Article

ENHANCING PRACTICE PERFORMANCE

Hallmarks of an aligned practice

Aligned goals are at the heart of great leadership.

We learn early in life that being aligned with people around us is important. Siblings are expected to get along and follow family rules. Misaligned parents are miserable or divorced. To attract and keep friendships, we align our interests with those of our peers — or risk standing out as odd.

As we mature, we realize it is OK to be original and have unique ideas. But, to work on a team, we still have to mostly align with others — and they with us.

As a practice leader, your understanding of the company mission has to line up with that of your partners, associates, management team and employees. Everyone must work toward the same outcomes. Alignment is crucial.

This is especially important in ophthalmology, where even the smallest practice has more critical, complex moving parts than the average business, such as:

  • An extreme standard of “perfect customer care”
  • Steep, ever-changing regulatory hurdles
  • Reimbursement complexities that oblige 20 minutes of staff time on average just to get paid for a single office visit (compare that to checking out at Starbucks)
  • High capital investments and equipment obsolescence
  • A tight labor market for lay staff and doctors
  • An accelerating pace of new clinical skills to keep up with

All of these moving parts must fit together. Misalignment in just one area cascades into others, affecting patient satisfaction, employee morale and the bottom line.

Alignment comes in many dimensions. Below, we’ve listed seven hallmarks of the better-aligned practices we see in our travels. How many of these are you nailing today?

1. ALLIES FOR A COMMON CAUSE

In the so-called “dyadic leadership model,” the lead doctor and business leader are joined at the hip, like parents in a large family. They speak with one voice. They collaboratively lead upward to the board and downward to the mid-level managers. They meet often to stay informed. And they iron out any differences in private rather than squabbling publicly. They both have a memorized command of the practice’s key performance indicators and agree on the most important weak areas to improve upon.

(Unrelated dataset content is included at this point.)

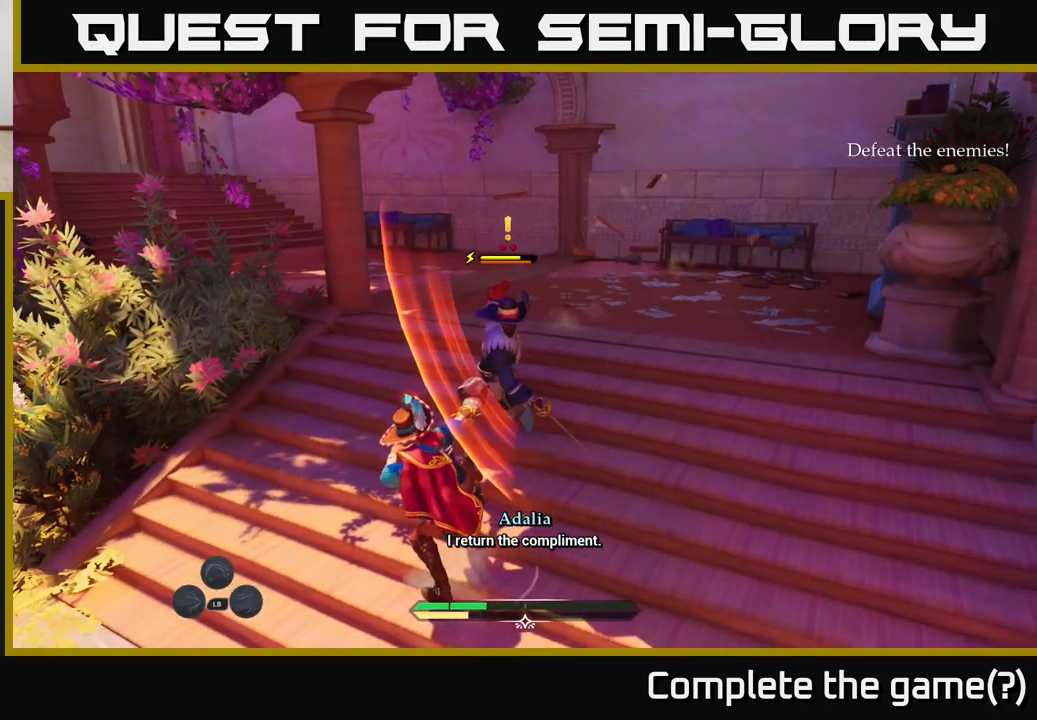
{"buttons": [], "left_stick": "center", "right_stick": "center", "events": [[133, "R2", "down"], [217, "R2", "up"]]}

2. WRITTEN, MULTI-YEAR STRATEGIC PLAN

The owners agree in writing on practice goals, with a planning horizon that may stretch 10 years or longer. The depth of this plan should be in keeping with your aspirations, scale and environment. For the typical $5 million private practice, a thorough strategic plan runs about 15 pages and describes the current and expected health-care delivery environment you work in, your service area and your desired service mix (ie, areas you want to get into or avoid).

Your plan will spell out the desired provider mix (ie, the MD:OD ratio) and growth rate targets. This plan should be updated annually by the board, even in a solo practice, and a summary version should be shared with even the most junior staff so they have a context for understanding their manager’s priority tasks.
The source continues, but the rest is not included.